§ **Description of the task**
When you reach the line in the listing below that contains "Distinct**|**Flow Distinct** 論理操作は入力をスキャンし、重複部分を削除します。", begin returning lines exactly as written, and stop after the line that contains "Outer Join** は論理操作です。|". Return no other lines.

§ **Entries provided**

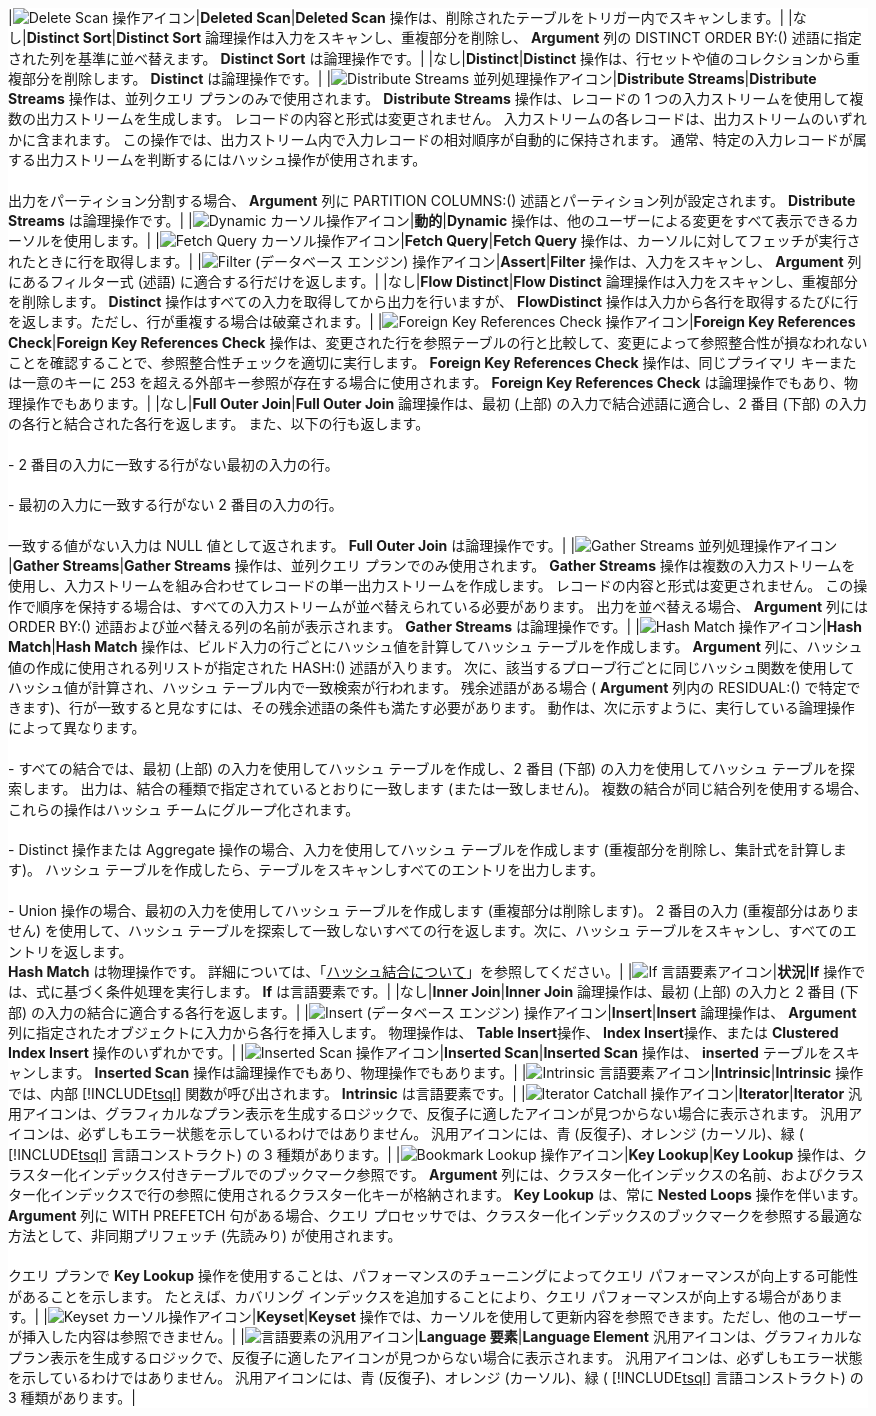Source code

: |![Delete Scan 操作アイコン](../relational-databases/media/delete-scan-32x.gif "Delete Scan 操作アイコン")|**Deleted Scan**|**Deleted Scan** 操作は、削除されたテーブルをトリガー内でスキャンします。| 
|なし|**Distinct Sort**|**Distinct Sort** 論理操作は入力をスキャンし、重複部分を削除し、 **Argument** 列の DISTINCT ORDER BY:() 述語に指定された列を基準に並べ替えます。 **Distinct Sort** は論理操作です。| 
|なし|**Distinct**|**Distinct** 操作は、行セットや値のコレクションから重複部分を削除します。 **Distinct** は論理操作です。| 
|![Distribute Streams 並列処理操作アイコン](../relational-databases/media/parallelism-distribute-stream.gif "Distribute Streams 並列処理操作アイコン")|**Distribute Streams**|**Distribute Streams** 操作は、並列クエリ プランのみで使用されます。 **Distribute Streams** 操作は、レコードの 1 つの入力ストリームを使用して複数の出力ストリームを生成します。 レコードの内容と形式は変更されません。 入力ストリームの各レコードは、出力ストリームのいずれかに含まれます。 この操作では、出力ストリーム内で入力レコードの相対順序が自動的に保持されます。 通常、特定の入力レコードが属する出力ストリームを判断するにはハッシュ操作が使用されます。<br /><br /> 出力をパーティション分割する場合、 **Argument** 列に PARTITION COLUMNS:() 述語とパーティション列が設定されます。 **Distribute Streams** は論理操作です。| 
|![Dynamic カーソル操作アイコン](../relational-databases/media/dynamic-32x.gif "Dynamic カーソル操作アイコン")|**動的**|**Dynamic** 操作は、他のユーザーによる変更をすべて表示できるカーソルを使用します。| 
|![Fetch Query カーソル操作アイコン](../relational-databases/media/fetch-query-32x.gif "Fetch Query カーソル操作アイコン")|**Fetch Query**|**Fetch Query** 操作は、カーソルに対してフェッチが実行されたときに行を取得します。| 
|![Filter (データベース エンジン) 操作アイコン](../relational-databases/media/filter-32x.gif "Filter (データベース エンジン) 操作アイコン")|**Assert**|**Filter** 操作は、入力をスキャンし、 **Argument** 列にあるフィルター式 (述語) に適合する行だけを返します。| 
|なし|**Flow Distinct**|**Flow Distinct** 論理操作は入力をスキャンし、重複部分を削除します。 **Distinct** 操作はすべての入力を取得してから出力を行いますが、 **FlowDistinct** 操作は入力から各行を取得するたびに行を返します。ただし、行が重複する場合は破棄されます。| 
|![Foreign Key References Check 操作アイコン](../relational-databases/media/fk-references-32x.gif "Foreign Key References Check 操作アイコン")|**Foreign Key References Check**|**Foreign Key References Check** 操作は、変更された行を参照テーブルの行と比較して、変更によって参照整合性が損なわれないことを確認することで、参照整合性チェックを適切に実行します。 **Foreign Key References Check** 操作は、同じプライマリ キーまたは一意のキーに 253 を超える外部キー参照が存在する場合に使用されます。 **Foreign Key References Check** は論理操作でもあり、物理操作でもあります。| 
|なし|**Full Outer Join**|**Full Outer Join** 論理操作は、最初 (上部) の入力で結合述語に適合し、2 番目 (下部) の入力の各行と結合された各行を返します。 また、以下の行も返します。<br /><br /> \- 2 番目の入力に一致する行がない最初の入力の行。<br /><br /> \- 最初の入力に一致する行がない 2 番目の入力の行。<br /><br /> 一致する値がない入力は NULL 値として返されます。 **Full Outer Join** は論理操作です。| 
|![Gather Streams 並列処理操作アイコン](../relational-databases/media/parallelism-32x.gif "Gather Streams 並列処理操作アイコン")|**Gather Streams**|**Gather Streams** 操作は、並列クエリ プランでのみ使用されます。 **Gather Streams** 操作は複数の入力ストリームを使用し、入力ストリームを組み合わせてレコードの単一出力ストリームを作成します。 レコードの内容と形式は変更されません。 この操作で順序を保持する場合は、すべての入力ストリームが並べ替えられている必要があります。 出力を並べ替える場合、 **Argument** 列には ORDER BY:() 述語および並べ替える列の名前が表示されます。 **Gather Streams** は論理操作です。| 
|![Hash Match 操作アイコン](../relational-databases/media/hash-match-32x.gif "Hash Match 操作アイコン")|**Hash Match**|**Hash Match** 操作は、ビルド入力の行ごとにハッシュ値を計算してハッシュ テーブルを作成します。 **Argument** 列に、ハッシュ値の作成に使用される列リストが指定された HASH:() 述語が入ります。 次に、該当するプローブ行ごとに同じハッシュ関数を使用してハッシュ値が計算され、ハッシュ テーブル内で一致検索が行われます。 残余述語がある場合 ( **Argument** 列内の RESIDUAL:() で特定できます)、行が一致すると見なすには、その残余述語の条件も満たす必要があります。 動作は、次に示すように、実行している論理操作によって異なります。<br /><br /> \- すべての結合では、最初 (上部) の入力を使用してハッシュ テーブルを作成し、2 番目 (下部) の入力を使用してハッシュ テーブルを探索します。 出力は、結合の種類で指定されているとおりに一致します (または一致しません)。 複数の結合が同じ結合列を使用する場合、これらの操作はハッシュ チームにグループ化されます。<br /><br /> \- Distinct 操作または Aggregate 操作の場合、入力を使用してハッシュ テーブルを作成します (重複部分を削除し、集計式を計算します)。 ハッシュ テーブルを作成したら、テーブルをスキャンしすべてのエントリを出力します。<br /><br /> \- Union 操作の場合、最初の入力を使用してハッシュ テーブルを作成します (重複部分は削除します)。 2 番目の入力 (重複部分はありません) を使用して、ハッシュ テーブルを探索して一致しないすべての行を返します。次に、ハッシュ テーブルをスキャンし、すべてのエントリを返します。<br />**Hash Match** は物理操作です。 詳細については、「[ハッシュ結合について](../relational-databases/performance/joins.md#hash)」を参照してください。| 
|![If 言語要素アイコン](../relational-databases/media/if-32x.gif "If 言語要素アイコン")|**状況**|**If** 操作では、式に基づく条件処理を実行します。 **If** は言語要素です。| 
|なし|**Inner Join**|**Inner Join** 論理操作は、最初 (上部) の入力と 2 番目 (下部) の入力の結合に適合する各行を返します。| 
|![Insert (データベース エンジン) 操作アイコン](../relational-databases/media/insert-32x.gif "Insert (データベース エンジン) 操作アイコン")|**Insert**|**Insert** 論理操作は、 **Argument** 列に指定されたオブジェクトに入力から各行を挿入します。 物理操作は、 **Table Insert**操作、 **Index Insert**操作、または **Clustered Index Insert** 操作のいずれかです。| 
|![Inserted Scan 操作アイコン](../relational-databases/media/inserted-scan-32x.gif "Inserted Scan 操作アイコン")|**Inserted Scan**|**Inserted Scan** 操作は、 **inserted** テーブルをスキャンします。 **Inserted Scan** 操作は論理操作でもあり、物理操作でもあります。| 
|![Intrinsic 言語要素アイコン](../relational-databases/media/intrinsic-32x.gif "Intrinsic 言語要素アイコン")|**Intrinsic**|**Intrinsic** 操作では、内部 [!INCLUDE[tsql](../includes/tsql-md.md)] 関数が呼び出されます。 **Intrinsic** は言語要素です。| 
|![Iterator Catchall 操作アイコン](../relational-databases/media/iterator-catch-all.gif "Iterator Catchall 操作アイコン")|**Iterator**|**Iterator** 汎用アイコンは、グラフィカルなプラン表示を生成するロジックで、反復子に適したアイコンが見つからない場合に表示されます。 汎用アイコンは、必ずしもエラー状態を示しているわけではありません。 汎用アイコンには、青 (反復子)、オレンジ (カーソル)、緑 ( [!INCLUDE[tsql](../includes/tsql-md.md)] 言語コンストラクト) の 3 種類があります。| 
|![Bookmark Lookup 操作アイコン](../relational-databases/media/bookmark-lookup-32x.gif "Bookmark Lookup 操作アイコン")|**Key Lookup**|**Key Lookup** 操作は、クラスター化インデックス付きテーブルでのブックマーク参照です。 **Argument** 列には、クラスター化インデックスの名前、およびクラスター化インデックスで行の参照に使用されるクラスター化キーが格納されます。 **Key Lookup** は、常に **Nested Loops** 操作を伴います。 **Argument** 列に WITH PREFETCH 句がある場合、クエリ プロセッサでは、クラスター化インデックスのブックマークを参照する最適な方法として、非同期プリフェッチ (先読みり) が使用されます。<br /><br /> クエリ プランで **Key Lookup** 操作を使用することは、パフォーマンスのチューニングによってクエリ パフォーマンスが向上する可能性があることを示します。 たとえば、カバリング インデックスを追加することにより、クエリ パフォーマンスが向上する場合があります。| 
|![Keyset カーソル操作アイコン](../relational-databases/media/keyset-32x.gif "Keyset カーソル操作アイコン")|**Keyset**|**Keyset** 操作では、カーソルを使用して更新内容を参照できます。ただし、他のユーザーが挿入した内容は参照できません。| 
|![言語要素の汎用アイコン](../relational-databases/media/language-construct-catch-all.gif "言語要素の汎用アイコン")|**Language 要素**|**Language Element** 汎用アイコンは、グラフィカルなプラン表示を生成するロジックで、反復子に適したアイコンが見つからない場合に表示されます。 汎用アイコンは、必ずしもエラー状態を示しているわけではありません。 汎用アイコンには、青 (反復子)、オレンジ (カーソル)、緑 ( [!INCLUDE[tsql](../includes/tsql-md.md)] 言語コンストラクト) の 3 種類があります。|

§ **Response area**
|なし|**Flow Distinct**|**Flow Distinct** 論理操作は入力をスキャンし、重複部分を削除します。 **Distinct** 操作はすべての入力を取得してから出力を行いますが、 **FlowDistinct** 操作は入力から各行を取得するたびに行を返します。ただし、行が重複する場合は破棄されます。| 
|![Foreign Key References Check 操作アイコン](../relational-databases/media/fk-references-32x.gif "Foreign Key References Check 操作アイコン")|**Foreign Key References Check**|**Foreign Key References Check** 操作は、変更された行を参照テーブルの行と比較して、変更によって参照整合性が損なわれないことを確認することで、参照整合性チェックを適切に実行します。 **Foreign Key References Check** 操作は、同じプライマリ キーまたは一意のキーに 253 を超える外部キー参照が存在する場合に使用されます。 **Foreign Key References Check** は論理操作でもあり、物理操作でもあります。| 
|なし|**Full Outer Join**|**Full Outer Join** 論理操作は、最初 (上部) の入力で結合述語に適合し、2 番目 (下部) の入力の各行と結合された各行を返します。 また、以下の行も返します。<br /><br /> \- 2 番目の入力に一致する行がない最初の入力の行。<br /><br /> \- 最初の入力に一致する行がない 2 番目の入力の行。<br /><br /> 一致する値がない入力は NULL 値として返されます。 **Full Outer Join** は論理操作です。| 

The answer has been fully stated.